Prep Time : 00h 30
Cooking Time : 02h 00
Servings Number : 4 people
Discover a delicious chicken shawarma recipe that combines marinated, tender chicken with aromatic spices. Perfect for wraps, salads, or bowls, this easy-to-follow recipe will transport your taste buds to the streets of the Middle East!
Ingredients
- 2 lb (packs Butcherbox.ca BLSL Chicken Thighs
- 3/4 tablespoon ground cumin
- 3/4 tablespoon turmeric powder
- 3/4 tablespoon ground coriander
- 3/4 tablespoon garlic powder
- 3/4 tablespoon sweet Spanish paprika
- 1/2 teaspoon ground cloves
- 1/2 teaspoon cayenne pepper, more if you prefer
- 1/3 cup Extra virgin olive oil
- 1 large lemon, juiced
- To taste Kosher salt
- To taste Black pepper
- 1 large yellow onion, sliced into thick rounds
- 1 Roma tomato (optional)
- To serve pita, tomato wedges, cucumber slices, pickled onion and/or turnip, tahini, tzatziki, and other garnishes as desired
Method
- Make the marinade. In a large bowl, combine cumin, turmeric, coriander, garlic powder, paprika, cloves and cayenne – stir to blend well. Add enough olive oil to fully coat the chicken (about 1/3 cup), and the lemon juice. Whisk well.
- Marinate the chicken. Season the chicken on both sides with salt and pepper. Add the chicken to the bowl and toss well so the chicken is well coated in the marinade. Tuck in the onion rounds, leaving them whole. If you have the time, cover and refrigerate for a couple hours or overnight, otherwise, set aside at room temperature for about 20 to 30 minutes while the grill heats up.

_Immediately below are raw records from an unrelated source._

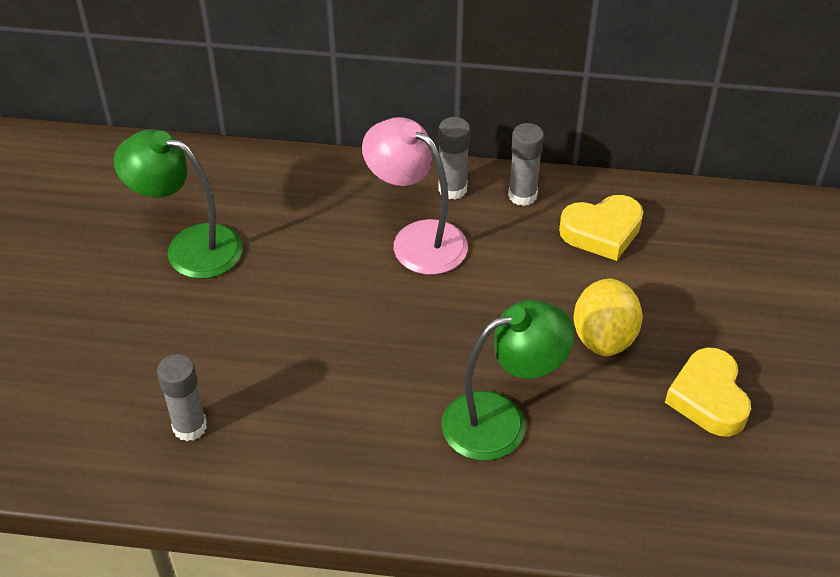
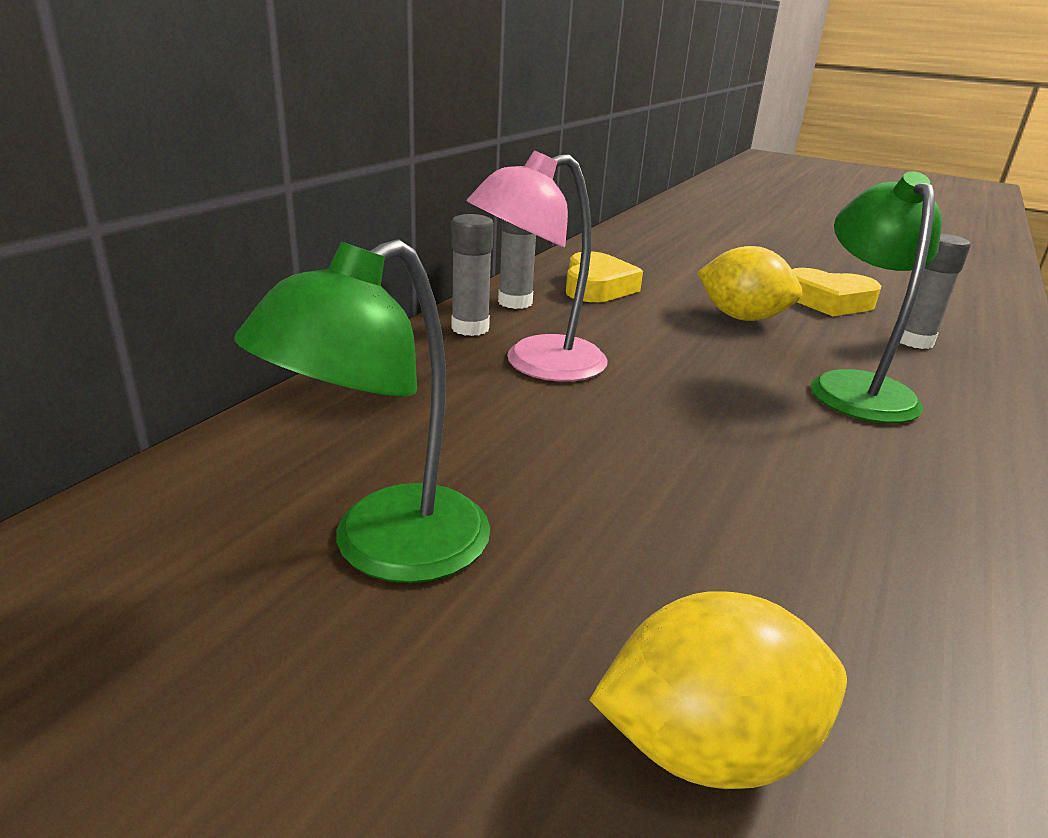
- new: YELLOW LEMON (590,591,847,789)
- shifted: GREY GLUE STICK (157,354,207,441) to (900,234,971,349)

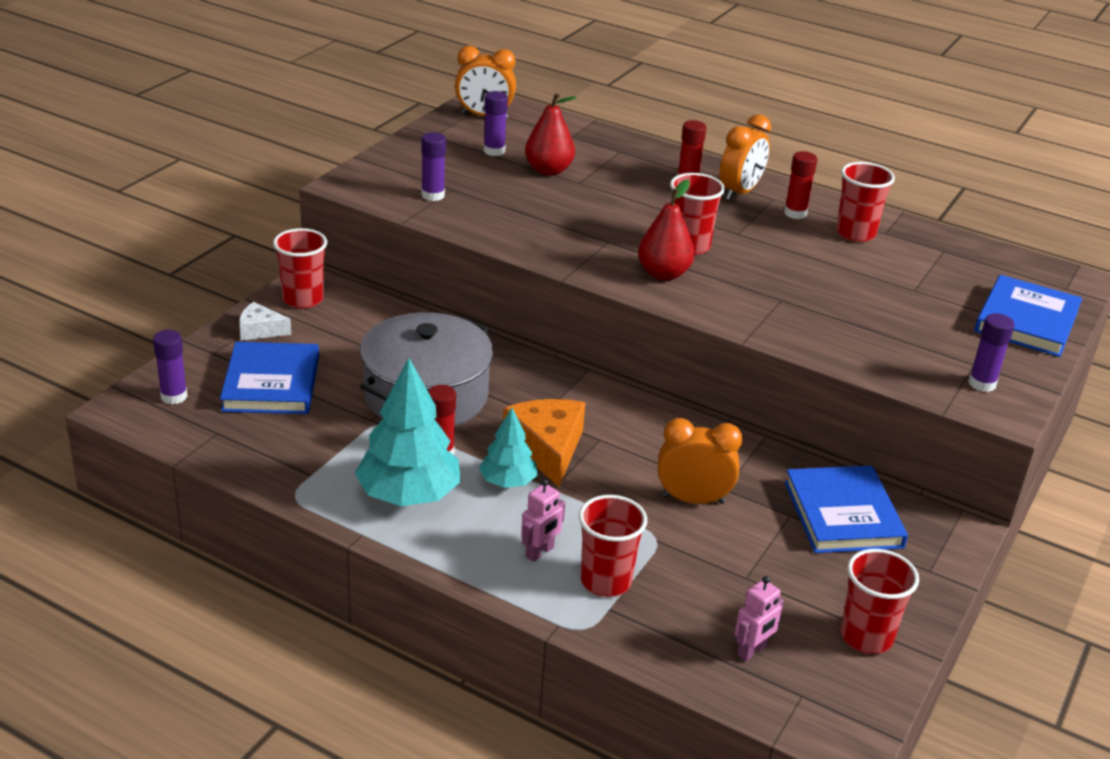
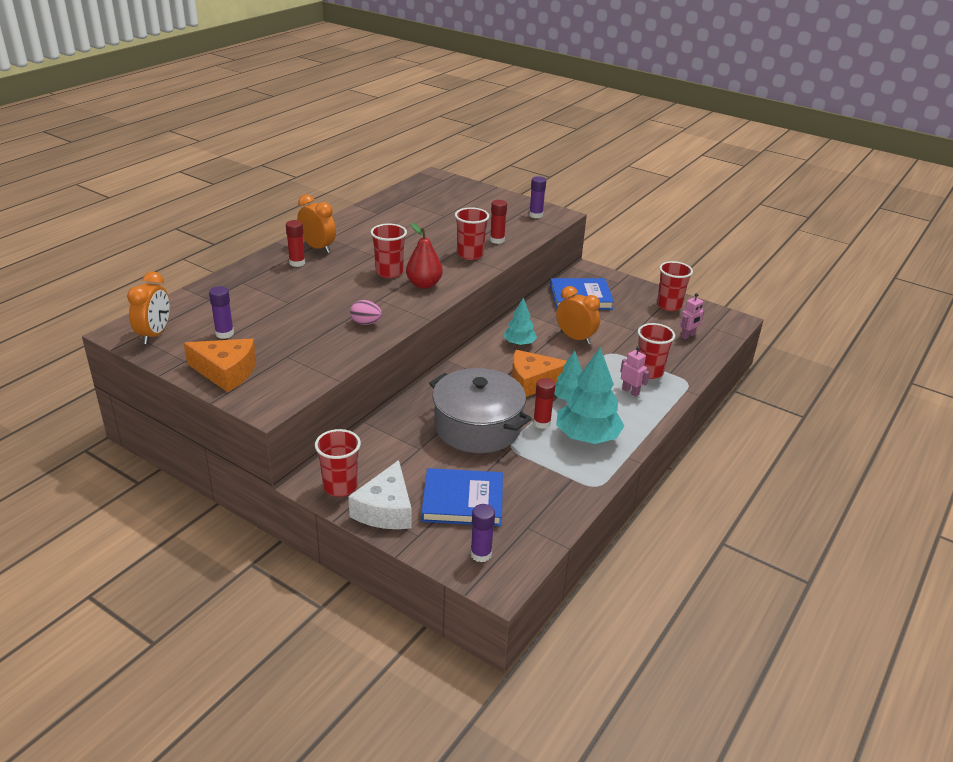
- gone: PURPLE GLUE STICK (421,132,446,201)
- gone: RED PEAR (525,93,577,176)
- gone: BLUE BOOK (974,275,1082,357)
- new: ORANGE CHEESE (184,338,256,392)
- new: PINK EGG (350,300,382,325)
- new: TURQUOISE TREE (503,298,537,346)
- shifted: RED GLUE STICK (784,151,817,219) to (490,200,507,244)
- shifted: RED CUP (836,162,895,242) to (455,207,489,260)
- rotated: ORANGE CLOCK (658,418,742,504) = (556,286,600,344) 120 degrees clockwise
- rotated: PINK ROBOT (735,576,784,661) = (680,293,705,339) 90 degrees clockwise
- scaled: WHITE CHEESE (239,302,291,341) = (348,460,411,529) x1.74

- Assemble the chicken on the spit/vertical skewer. Slide a thick slice of onion onto the vertical spit and push it all the way down to the base. Slide the chicken onto the spit, one at a time, changing the direction of the chicken pieces as you layer and adding the sliced onions in between every 2 to 3 pieces of chicken (this imparts great flavor). Add the tomato at the very top, if using.
- Prepare and heat the grill. Heat the grill to 375°F (or medium-high).
- Grill the chicken. Place the base of the vertical spit with the chicken over indirect heat and close the lid. After 30 minutes, open the grill and turn the base of the spit 90 degrees. Using a brush, baste the chicken with the drippings. Close the lid and cook another 30 minutes. Do this again, if needed, rotating the spit and basting the chicken, until the chicken is well charred on the outside and its internal temperature reaches in the thickest part closer the skewer is 160°F, about 1 1/2 hours.
- Slice. Allow the chicken to rest for a few minutes at room temperature so its juices redistribute as its temperature rises to 165°F. Take a large chef’s knife and thinly slice the chicken from top to bottom. Rotate the spit and keep shaving the chicken off until all the chicken and onions have landed in the pan attached to your spit.